Having learned from the experience of the first week, many officials have become better at street campaigning. The people they contacted applauded them for having the courage to face the public and opposition voices. The controversial constitutional reform proposals for 2012 have been submitted to the Legislative Council and face a vote on June 23.
After details of officials' Sunday activities were released to the media in advance, they attracted a series of rowdy protests from some radical political parties and the public along the route. Officials were heckled and shouted at. Tsang and Chief Secretary Henry Tang Ying-yen were surrounded by protesters and reporters, making it impossible for them to conduct the campaign.

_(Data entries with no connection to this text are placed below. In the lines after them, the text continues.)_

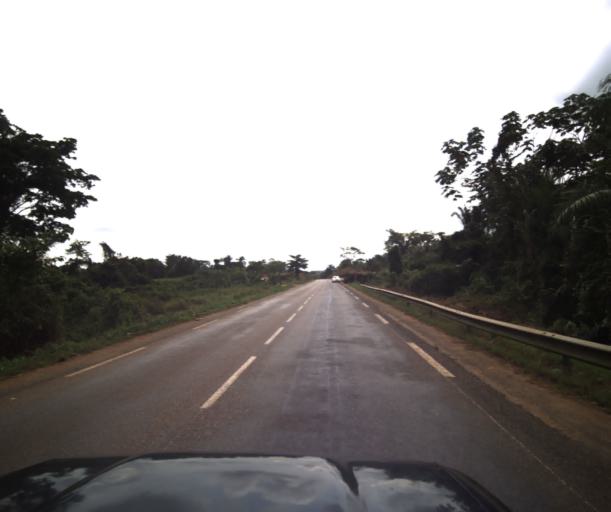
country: CM
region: Centre
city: Eseka
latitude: 3.8489
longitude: 10.5001
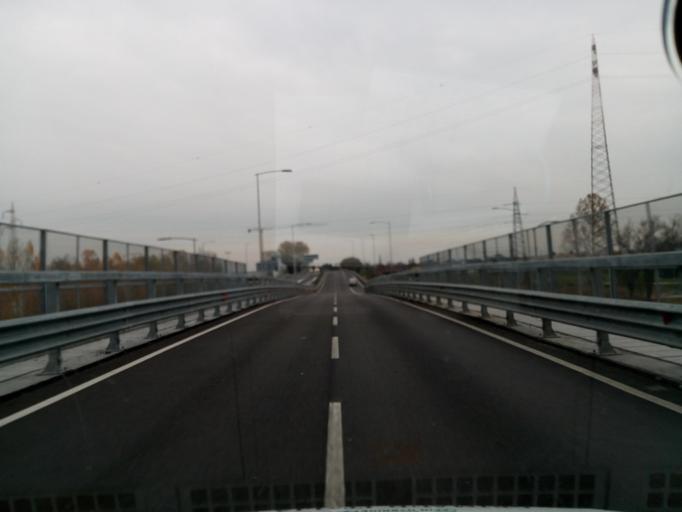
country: IT
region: Veneto
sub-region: Provincia di Padova
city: Villatora
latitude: 45.3892
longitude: 11.9539
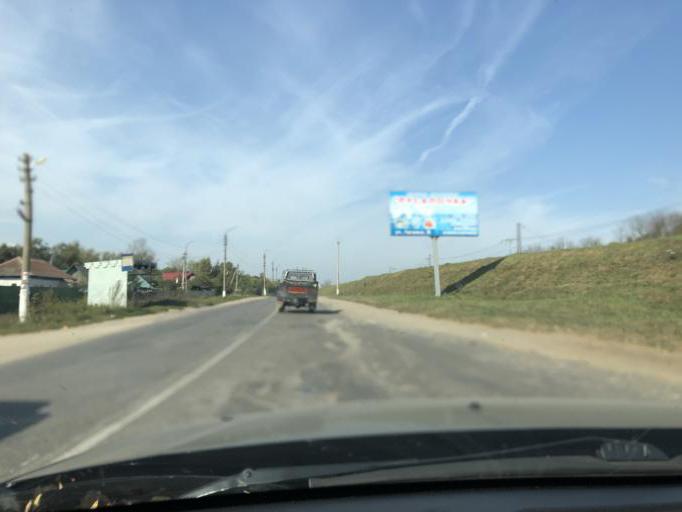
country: RU
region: Tula
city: Yasnogorsk
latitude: 54.4813
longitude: 37.6824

Important elements in the spirit of democracy include the ability to support rational behaviour, use reason to convince others, and promote respect for others voicing their opinions. The voice of the opposition is already loud and clear. The result of the recent Legco by-elections showed that 500,000 Hongkongers oppose the reforms.

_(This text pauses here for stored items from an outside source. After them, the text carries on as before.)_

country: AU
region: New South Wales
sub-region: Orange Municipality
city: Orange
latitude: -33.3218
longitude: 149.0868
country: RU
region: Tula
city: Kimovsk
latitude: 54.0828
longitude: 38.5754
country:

If we presume the remaining voters have an opinion on Hong Kong's political future, we need to give them a chance to air their views. Polls tell us that about half the population still support the government's reform package. So, it's only reasonable that the government should conduct its own campaign to make sure these voices are heard. But the opposition to the campaign in many segments of Hong Kong society shows that our deep-seated political and social conflicts are worsening.
The police said 113,000 people attended the commemoration on June 4, while organisers put the number at a reasonable 150,000. Political heavyweight Rita Fan Hsu Lai-tai, a deputy to the National People's Congress, criticised the police confiscation of two Goddess of Democracy statues, calling it a pointless political suppression that might have boosted the Victoria Park turnout.

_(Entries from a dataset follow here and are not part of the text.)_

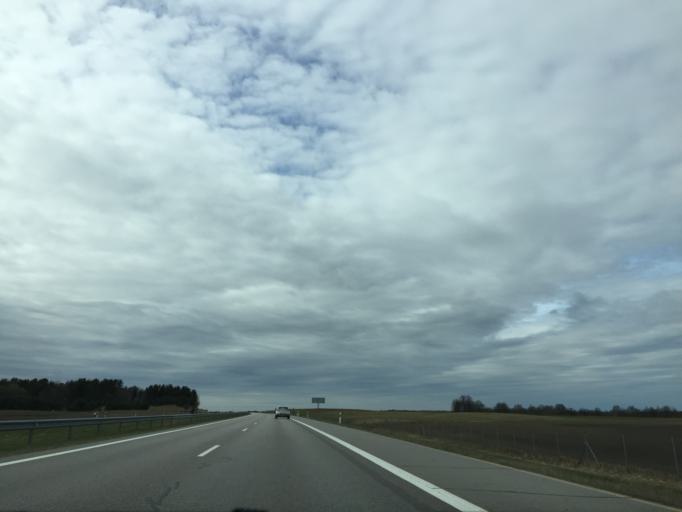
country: LT
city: Silale
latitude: 55.5951
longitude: 22.1280
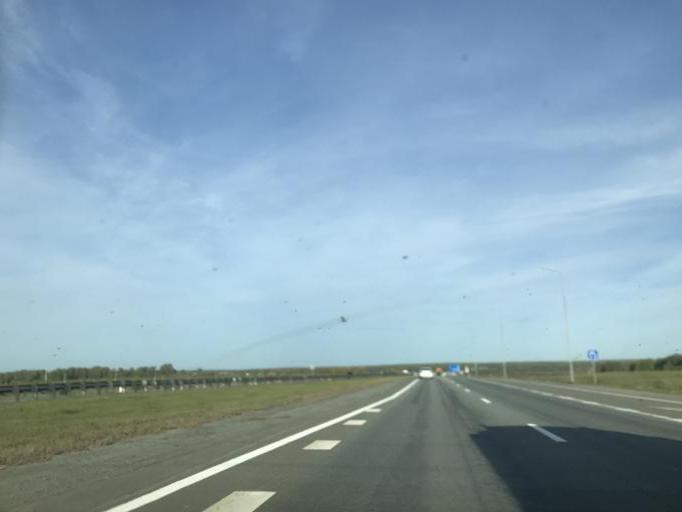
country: RU
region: Chelyabinsk
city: Poletayevo
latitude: 54.9822
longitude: 61.0157
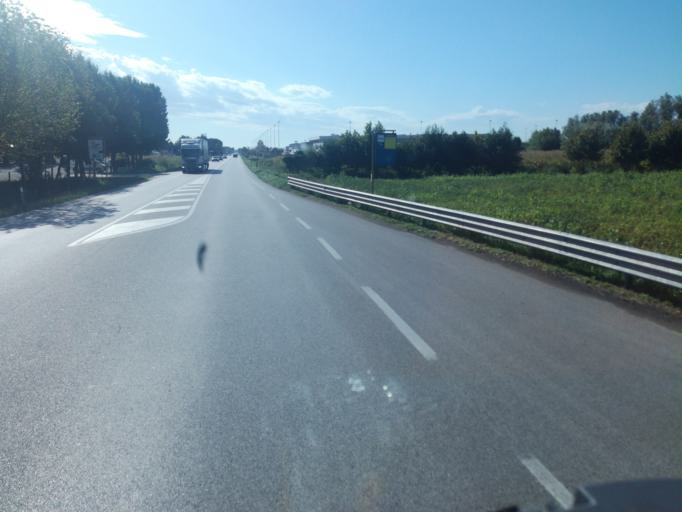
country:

Fan has got it totally wrong: the main reason for the unexpectedly high turnout is public dissatisfaction with government. The police action and Chinese University's refusal to permanently install a Goddess of Democracy statue only added fuel to the fire. The Victoria Park vigil is a popular way for Hongkongers to peacefully express their feelings about the June 4 incident. But we can fully understand why the government's 'Act Now' campaign drew so much opposition. It all comes down to the administration's lack of a popular mandate.
Without full universal suffrage, people will continue to voice their discontent, providing the opposition with ample opportunity to market their political strategies. Some people have compared the Victoria Park vigil with the government's street campaign, praising the former and bashing the latter, which is unfair. The annual June 4 rally can carry on peacefully, year after year, because pro-government supporters will never 'gatecrash' it - unlike what the post-1980s activists, who were the main rally supporters, did to the government's campaign.
Tsang and his ministers broke with tradition by confronting their opponents and directly rallying public support for government policies. While a fairly frustrating political baptism for them, it has changed the government's political culture. It sets the foundations for the future, when full universal suffrage and true democracy will finally take root and blossom.